AVAILABLE DATA Block Start
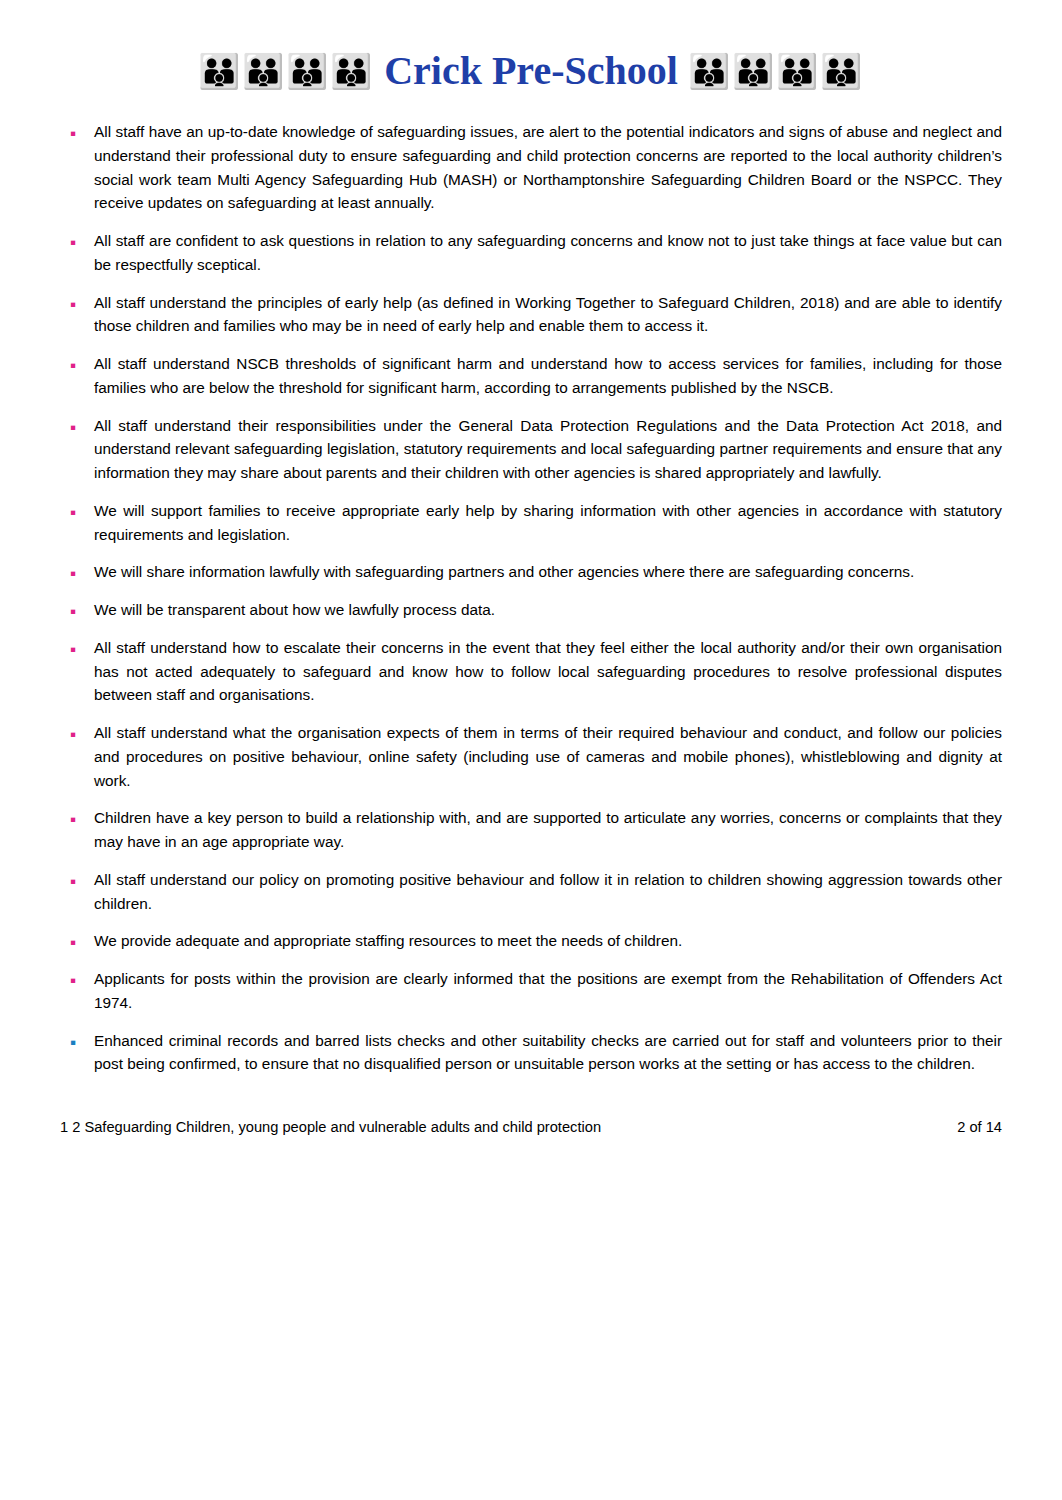👪👪👪👪 Crick Pre-School 👪👪👪👪
All staff have an up-to-date knowledge of safeguarding issues, are alert to the potential indicators and signs of abuse and neglect and understand their professional duty to ensure safeguarding and child protection concerns are reported to the local authority children’s social work team Multi Agency Safeguarding Hub (MASH) or Northamptonshire Safeguarding Children Board or the NSPCC. They receive updates on safeguarding at least annually.
All staff are confident to ask questions in relation to any safeguarding concerns and know not to just take things at face value but can be respectfully sceptical.
All staff understand the principles of early help (as defined in Working Together to Safeguard Children, 2018) and are able to identify those children and families who may be in need of early help and enable them to access it.
All staff understand NSCB thresholds of significant harm and understand how to access services for families, including for those families who are below the threshold for significant harm, according to arrangements published by the NSCB.
All staff understand their responsibilities under the General Data Protection Regulations and the Data Protection Act 2018, and understand relevant safeguarding legislation, statutory requirements and local safeguarding partner requirements and ensure that any information they may share about parents and their children with other agencies is shared appropriately and lawfully.
We will support families to receive appropriate early help by sharing information with other agencies in accordance with statutory requirements and legislation.
We will share information lawfully with safeguarding partners and other agencies where there are safeguarding concerns.
We will be transparent about how we lawfully process data.
All staff understand how to escalate their concerns in the event that they feel either the local authority and/or their own organisation has not acted adequately to safeguard and know how to follow local safeguarding procedures to resolve professional disputes between staff and organisations.
All staff understand what the organisation expects of them in terms of their required behaviour and conduct, and follow our policies and procedures on positive behaviour, online safety (including use of cameras and mobile phones), whistleblowing and dignity at work.
Children have a key person to build a relationship with, and are supported to articulate any worries, concerns or complaints that they may have in an age appropriate way.
All staff understand our policy on promoting positive behaviour and follow it in relation to children showing aggression towards other children.
We provide adequate and appropriate staffing resources to meet the needs of children.
Applicants for posts within the provision are clearly informed that the positions are exempt from the Rehabilitation of Offenders Act 1974.
Enhanced criminal records and barred lists checks and other suitability checks are carried out for staff and volunteers prior to their post being confirmed, to ensure that no disqualified person or unsuitable person works at the setting or has access to the children.
1 2 Safeguarding Children, young people and vulnerable adults and child protection 2 of 14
AVAILABLE DATA Block End
▸ **PROBLEM DESCRIPTION**
From the listing above, the lines starting with the one that has "All staff understand how" and running through the one that has "Applicants for posts" should be copied exactly, ends included.

▸ **RESPONSE TO THE TASK**
All staff understand how to escalate their concerns in the event that they feel either the local authority and/or their own organisation has not acted adequately to safeguard and know how to follow local safeguarding procedures to resolve professional disputes between staff and organisations.
All staff understand what the organisation expects of them in terms of their required behaviour and conduct, and follow our policies and procedures on positive behaviour, online safety (including use of cameras and mobile phones), whistleblowing and dignity at work.
Children have a key person to build a relationship with, and are supported to articulate any worries, concerns or complaints that they may have in an age appropriate way.
All staff understand our policy on promoting positive behaviour and follow it in relation to children showing aggression towards other children.
We provide adequate and appropriate staffing resources to meet the needs of children.
Applicants for posts within the provision are clearly informed that the positions are exempt from the Rehabilitation of Offenders Act 1974.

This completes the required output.